Jesús nos invita a dar un paso más

Jesús nos invita a dar un paso más

Domingo 18º del T.O. Ciclo B

Por: Dina Martínez. Vita et Pax. Madrid

Hoy, como casi todos los domingos, la primera lectura (Ex 16, 2-4.12-15) y el evangelio (Jn 6, 24-35) tocan el mismo tema, es como si nos asomáramos a diferentes momentos históricos para ver cómo se vive el mismo mensaje.

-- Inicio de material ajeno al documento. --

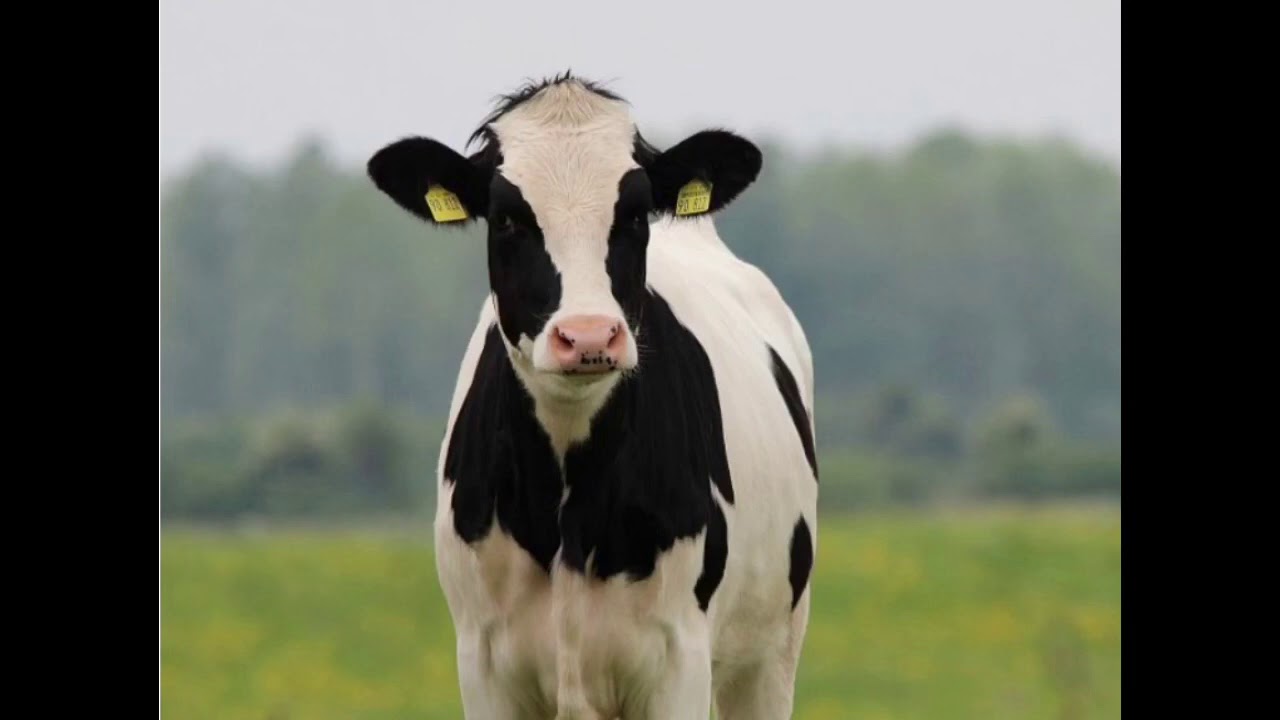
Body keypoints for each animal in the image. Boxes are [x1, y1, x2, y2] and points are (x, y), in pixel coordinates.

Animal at [368, 72, 818, 720]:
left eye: (634, 214)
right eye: (506, 218)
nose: (587, 336)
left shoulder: (679, 660)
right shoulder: (482, 664)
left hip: (771, 652)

La lectura del Éxodo nos describe lo que vivieron los israelitas, en el desierto, camino de la tierra prometida. Dios los ha liberado de la esclavitud de Egipto, pero esta liberación pide al pueblo una serie de sacrificios que llegan a pesarle demasiado y se revela contra Moisés y Aarón diciéndoles: ¡Ojala hubiéramos muerto a manos del Señor en Egipto, cuando nos sentábamos junto a la olla de carne y comíamos pan hasta hartarnos! El pueblo de Israel hubiera preferido morir en la esclavitud, a pagar el precio de la libertad. Dios escucha su lamento y les da una respuesta. Sí, Él siempre nos escucha y nos ofrece lo necesario para seguir avanzando hacia la meta que nos propone.

El Evangelio es la continuación de lo que leímos el domingo pasado. Nos narra la reacción de los que se saciaron de comer del fruto de la multiplicación de los panes y los peces. Dios, a través de Jesús, reacciona una vez más ante la necesidad vital de aquellos que lo seguían y que tenían hambre de pan y, con la colaboración de los discípulos, sacia su hambre. Ellos le siguen buscando atraídos por el milagro, pero Jesús los invita a dar un paso más en su búsqueda: Os lo aseguro, me buscáis, no porque habéis visto signos, sino porque comisteis pan hasta saciaros. Trabajad no por el alimento que perece, sino por el alimento que perdura para la vida eterna, el que os dará el Hijo del hombre; pues a éste lo ha sellado el Padre Dios.

Nuestro Dios, nos va revelando, a través de la historia, que somos mucho más que un cuerpo material que necesita comer y beber. Jesús, en el diálogo que mantiene con los que le buscan, va despertando en ellos su verdadero deseo. Entonces le dijeron: Señor danos siempre de ese pan y Jesús se les manifiesta como el único que puede colmar su hambre y su sed profunda: Yo soy el pan de vida. El que viene a mí no pasará hambre y el que cree en no pasará sed.

¿Qué nos dice este mensaje en el hoy de nuestra vida personal, familiar, eclesial, comunitaria…? Cada uno tendremos que hacer nuestra propia lectura, si queremos descubrir lo que el Espíritu nos va pidiendo para dar un paso más en el conocimiento y el seguimiento de Jesús, lo que nos conduce a la plenitud. Yo tengo la impresión de que no hemos avanzado mucho y que, como los israelitas en el desierto, pasamos mucho tiempo lamentándonos por la pérdida de derechos y por defender esa “sociedad del bienestar”, que tanto añoramos y que nos encierra en nuestro egoísmo y nos separa de millones de seres humanos que no llegan a cubrir sus necesidades primarias.

Pablo, en la carta a los efesios (Ef 4, 17. 20-24) nos invita, entre otras cosas, a: no andar en la vaciedad de criterios… y a revestirnos de la nueva condición humana, creada a imagen de Dios: justicia y santidad verdaderas. Estos dos consejos de Pablo me parecen muy importantes, para seguir avanzando hacia la meta que nos propone Jesús.